REQUIRED ACTION: Every line of the data that includes "down" should be copied out.

GIVEN RECORDS:
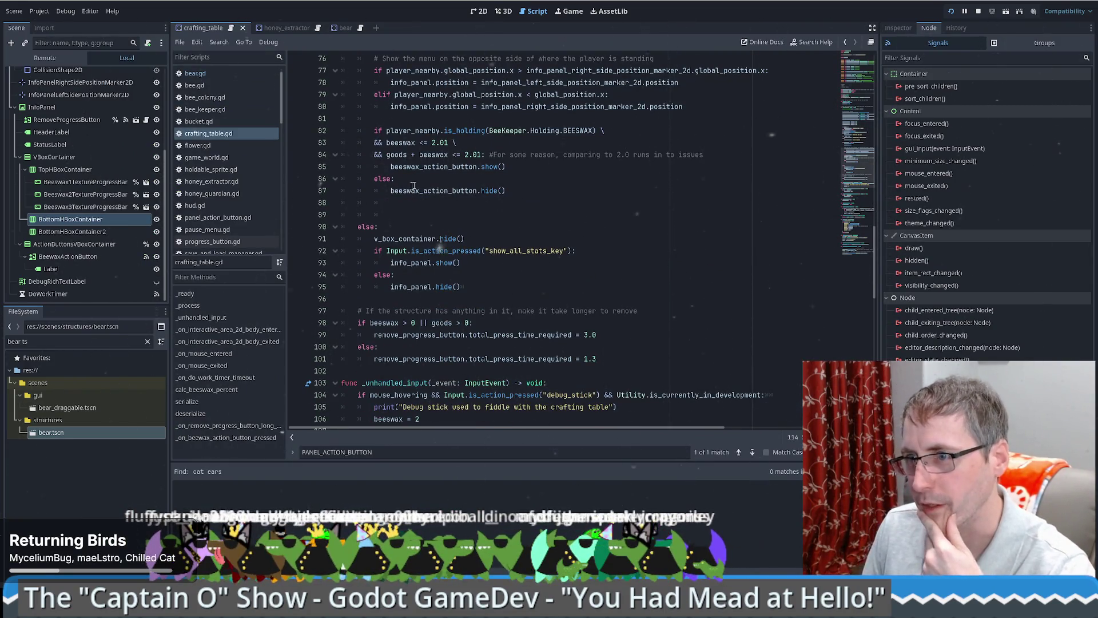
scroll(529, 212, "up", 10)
==
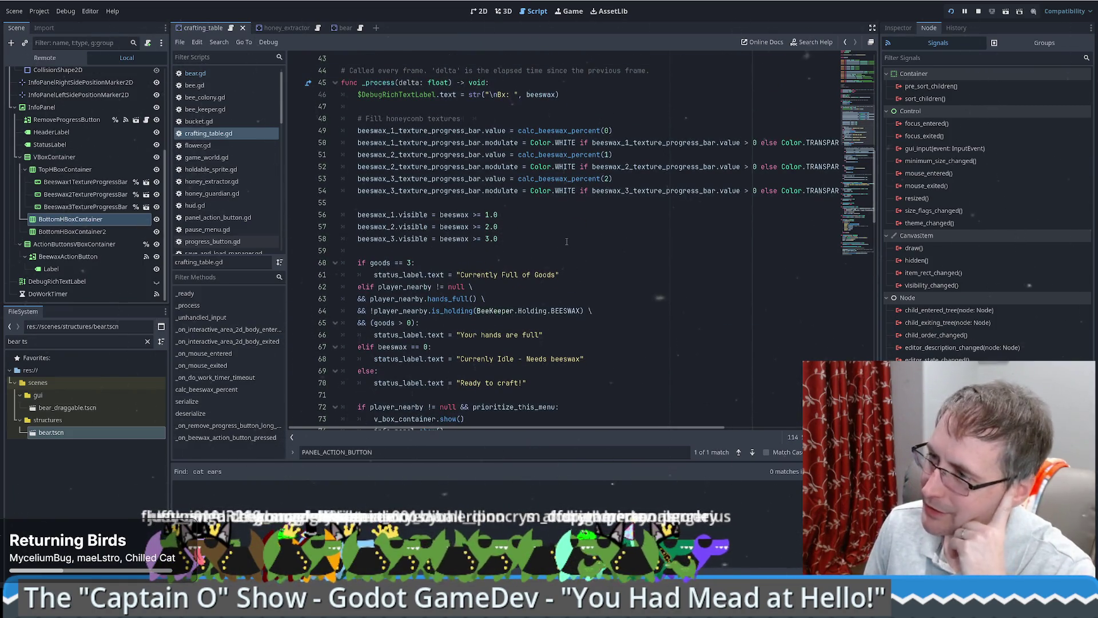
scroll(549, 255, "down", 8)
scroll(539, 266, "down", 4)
--
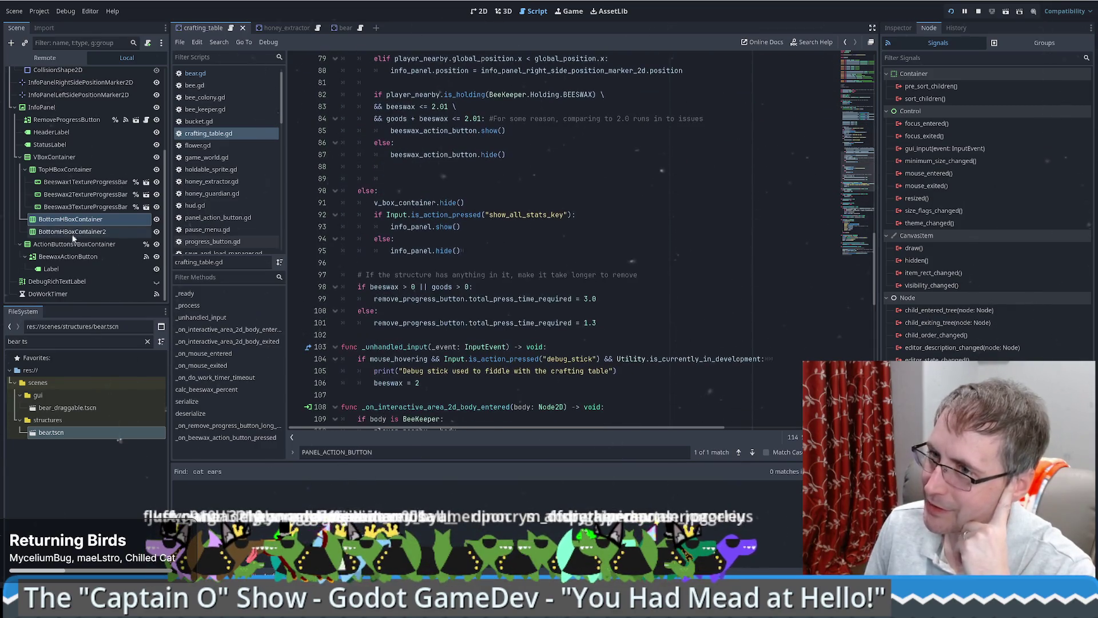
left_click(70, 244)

YOUR RESPONSE:
scroll(549, 255, "down", 8)
scroll(539, 266, "down", 4)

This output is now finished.